Getting to your front garden might involve driving across the foot path or pavement from the street. You will need to apply to the council for permission to do this. This is required so that they can check that there are no utilities (water pipes, TV cables, etc.) which could be damaged or disrupted by your plans.
There are a few other things that will affect what you can do and the suitability of a permeable driveway. Here are some of the most common, but for a very detailed look at all planning factors involved see the guidance from the Precast Concrete Paving and Kerb Association.

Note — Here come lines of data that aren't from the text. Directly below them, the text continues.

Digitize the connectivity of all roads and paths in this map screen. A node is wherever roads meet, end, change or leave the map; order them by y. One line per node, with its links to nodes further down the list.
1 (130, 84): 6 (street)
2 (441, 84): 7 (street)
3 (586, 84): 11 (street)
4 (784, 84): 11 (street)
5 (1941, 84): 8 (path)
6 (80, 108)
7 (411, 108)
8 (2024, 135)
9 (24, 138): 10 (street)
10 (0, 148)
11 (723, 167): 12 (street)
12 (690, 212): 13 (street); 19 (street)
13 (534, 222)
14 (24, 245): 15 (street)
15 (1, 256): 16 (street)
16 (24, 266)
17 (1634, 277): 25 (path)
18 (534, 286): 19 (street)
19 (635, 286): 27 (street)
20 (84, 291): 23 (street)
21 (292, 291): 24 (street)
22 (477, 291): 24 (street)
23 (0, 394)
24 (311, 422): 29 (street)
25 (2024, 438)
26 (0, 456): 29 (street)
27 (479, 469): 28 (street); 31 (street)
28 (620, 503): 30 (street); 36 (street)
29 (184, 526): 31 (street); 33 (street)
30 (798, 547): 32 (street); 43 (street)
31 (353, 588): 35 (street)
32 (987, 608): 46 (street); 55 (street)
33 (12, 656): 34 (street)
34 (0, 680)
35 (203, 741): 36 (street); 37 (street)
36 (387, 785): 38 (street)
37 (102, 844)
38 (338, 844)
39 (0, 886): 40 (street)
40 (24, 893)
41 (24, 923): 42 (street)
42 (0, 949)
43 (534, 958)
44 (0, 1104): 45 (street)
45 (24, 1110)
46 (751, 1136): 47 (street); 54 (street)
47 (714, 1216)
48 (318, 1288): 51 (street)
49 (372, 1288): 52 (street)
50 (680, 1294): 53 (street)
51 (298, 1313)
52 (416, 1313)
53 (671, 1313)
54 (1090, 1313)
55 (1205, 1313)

- Slope – the drive should slope away from the house, but if it doesn’t you will need a drainage channel to collect any excess water before it gets to the house. Slopes in excess of 1:20 are unlikely to be suitable for permeable driveways, so you will have to use a soakaway or other solution. You should not direct water on to a neighbour’s property
- Services – As we have mentioned you need to check with the council about dropping the curb so that there are no issues caused with any utilities. The same will apply to your own drive. Check there are no pipes or cables running underneath where you want to put the drive. If there are, you will have to arrange to have them moved by the relevant utility company, but this can cost!
- Contaminated sites – If the site has been contaminated by previous use then there might be a restriction on allowing water to soak into the ground. If this is the case you should seek specialist advice
- Access – We have already discussed the drop curb but you should also consider whether you are going to inconvenience neighbours or have suitable access yourself
The reason for building a permeable driveway, rather than a traditional impermeable one, is to reduce the amount of excess water runoff that can overwhelming drainage systems. This is encouraged by the planning regulations. Hopefully you will see that there are good reasons for going down this route and now understand all the options for the different types of permeable driveways and porous hard surfaces.